New Halex plant for WeylChem
Submitted by:
Andrew Warmington
The WeylChem Group has announced that it is building the largest potassium-fluoride (KF)-based plant for halogen exchange (Halex) reactions in the Western world, at its Allessa site in Fechenheim Industrial Park in Frankfurt. This is the largest investment in Allessa since it was incorporated into WeylChem eight years ago. The project will take two years to complete.
Halex technology is used to convert chlorinated into fluorinated aromatic hydrocarbons, facilitating multiple new, multi-step syntheses that can be used to produce complex intermediates in high degrees of purity. It is mainly used in the agrochemical and pharmaceutical industries, but electronic sector applications are also feasible. Some orders have already been received, the company said.
WeylChem adopted the underlying technology from the Frankfurt-Griesheim site that closed in 2019. It said that it performed “additional process development and adding comprehensive automation to create what is currently the most modern production facility of its kind”.

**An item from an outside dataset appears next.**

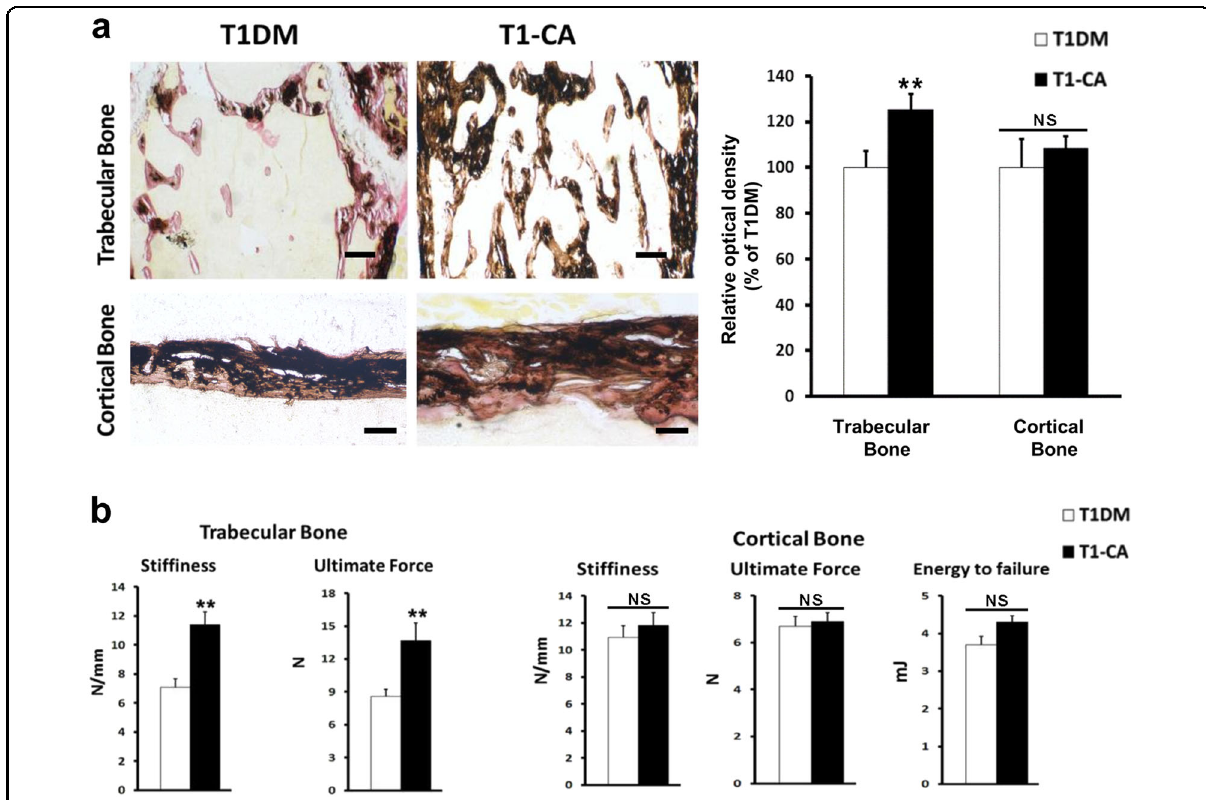
Fig. 5 Osteoblastic activation of β -catenin in T1DM mice improved bone strength to a greater extent in trabecular bone than in cortical bone. a Representative images of Von Kossa staining of femoral trabecular and cortical bone, with quantitative analysis on the right. n = 9. Scale bars, 50 μ m. b Mechanical strength of the femoral distal metaphysis and femoral diaphysis, as measured by a compression test and three-point bending test, respectively. n = 9. Data are expressed as the mean ± SD. ** P < 0.01 versus T1DM group by an unpaired t -test. NS not signi fi cant, P >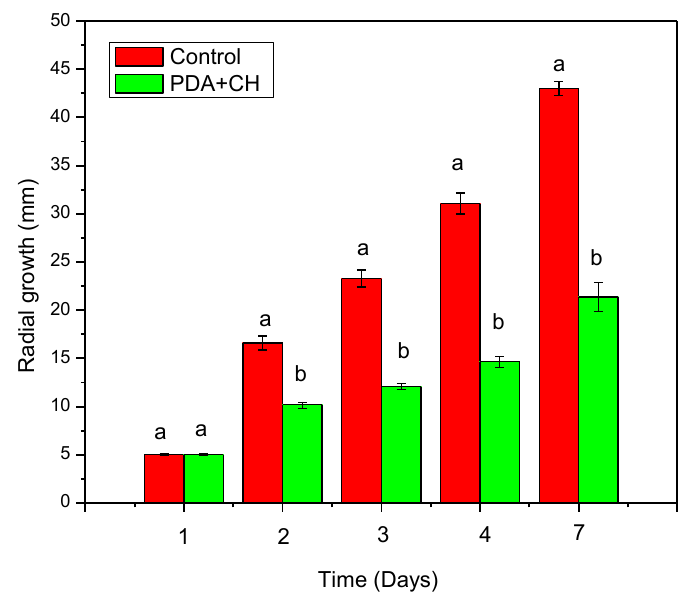
Figure 5. In vitro radial growth of Botrytis cinerea on PDA medium (control) or on PDA amended with chitosan hydrochloride (CH). For each evaluation date, columns with different letters are significantly different according to Tukey’s HSD test ( p = 0.01). Significant differences between two bars are marked with different letters; if there is no significant difference between two bars they get the same letter.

As well as having access to the general facilities at Fechenheim, including maintenance, site safety and wastewater treatment systems, as and processes for the treatment and recycling of waste, the project was also designed around sustainability in other ways. The plant is being built in an existing production building, has an integrated energy management system and obtains its main raw materials from nearby Frankfurt-Höchst, where WeylChem has a side-chain chlorination plant and will soon open a ring chlorination plant. In addition, the firm stated, KF technology is generally much safer than the commonly used hydrogen fluoride process.
Shortly before this, WeylChem acquired Ineos Sulphur Chemicals Spain, Spain’s largest merchant producer of sulfuric acid. This brings with it a 350,000 tonnes/year plant in Bilbao that makes sulfuric acid derived from the sulfur-burning process. It also offers oleum and molten sulfur.
The plant, to be renamed WeylChem Bilbao Spain, will be combined with WeylChem’s French operations at Lamotte. According to WeylChem president, Uwe Brunk, the two production facilities will have a strong combined sales, distribution and logistics set-up. They will also cooperate in purchasing of raw materials and services, EH&S, engineering and regional supply chain optimisation.
Another ICIG operation, Vynova, has recently announced plans to build a €4 million production plant for liquid potassium carbonate (K2CO3, or potash carbonate) at its site in Tessenderlo, Belgium. Construction will begin in Q3 and the plant should be operational in mid-2022. The new plant will replace the existing plant at the same site and will be the largest of its kind in Europe. K2CO3 is used, among other things, in fertilisers and agrochemicals, and the food processing and glass sectors.